> _WHAT YOU NEED TO DO_
Retype all entries exactly as they stand, excluding pictures.

> _AVAILABLE RECORDS_
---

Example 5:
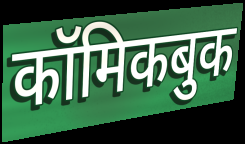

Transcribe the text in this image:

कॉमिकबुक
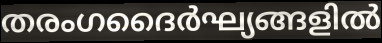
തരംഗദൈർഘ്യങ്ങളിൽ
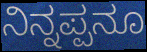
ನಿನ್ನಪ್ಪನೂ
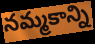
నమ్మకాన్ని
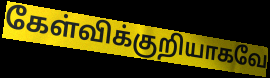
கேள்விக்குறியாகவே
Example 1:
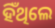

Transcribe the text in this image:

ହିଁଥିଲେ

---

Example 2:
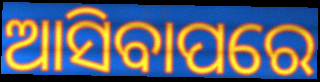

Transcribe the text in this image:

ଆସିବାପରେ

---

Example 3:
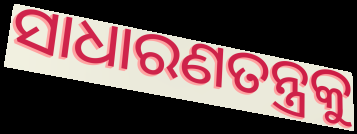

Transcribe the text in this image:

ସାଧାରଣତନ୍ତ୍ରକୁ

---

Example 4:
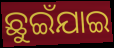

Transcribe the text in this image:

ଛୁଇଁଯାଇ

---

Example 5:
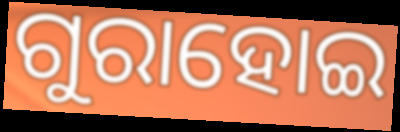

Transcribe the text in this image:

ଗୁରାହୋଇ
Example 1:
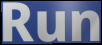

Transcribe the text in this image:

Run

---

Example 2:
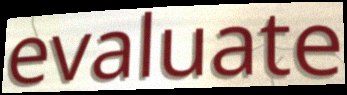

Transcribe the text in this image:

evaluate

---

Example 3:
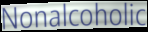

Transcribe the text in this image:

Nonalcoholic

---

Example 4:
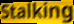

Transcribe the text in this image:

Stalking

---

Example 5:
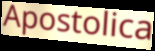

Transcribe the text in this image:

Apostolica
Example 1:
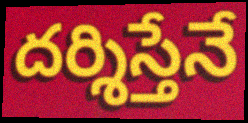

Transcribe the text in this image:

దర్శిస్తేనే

> _WRITTEN ANSWER_
---

Example 5:

Transcribe the text in this image:

कॉमिकबुक
തരംഗദൈർഘ്യങ്ങളിൽ
ನಿನ್ನಪ್ಪನೂ
నమ్మకాన్ని
கேள்விக்குறியாகவே
Example 1:

Transcribe the text in this image:

ହିଁଥିଲେ

---

Example 2:

Transcribe the text in this image:

ଆସିବାପରେ

---

Example 3:

Transcribe the text in this image:

ସାଧାରଣତନ୍ତ୍ରକୁ

---

Example 4:

Transcribe the text in this image:

ଛୁଇଁଯାଇ

---

Example 5:

Transcribe the text in this image:

ଗୁରାହୋଇ
Example 1:

Transcribe the text in this image:

Run

---

Example 2:

Transcribe the text in this image:

evaluate

---

Example 3:

Transcribe the text in this image:

Nonalcoholic

---

Example 4:

Transcribe the text in this image:

Stalking

---

Example 5:

Transcribe the text in this image:

Apostolica
Example 1:

Transcribe the text in this image:

దర్శిస్తేనే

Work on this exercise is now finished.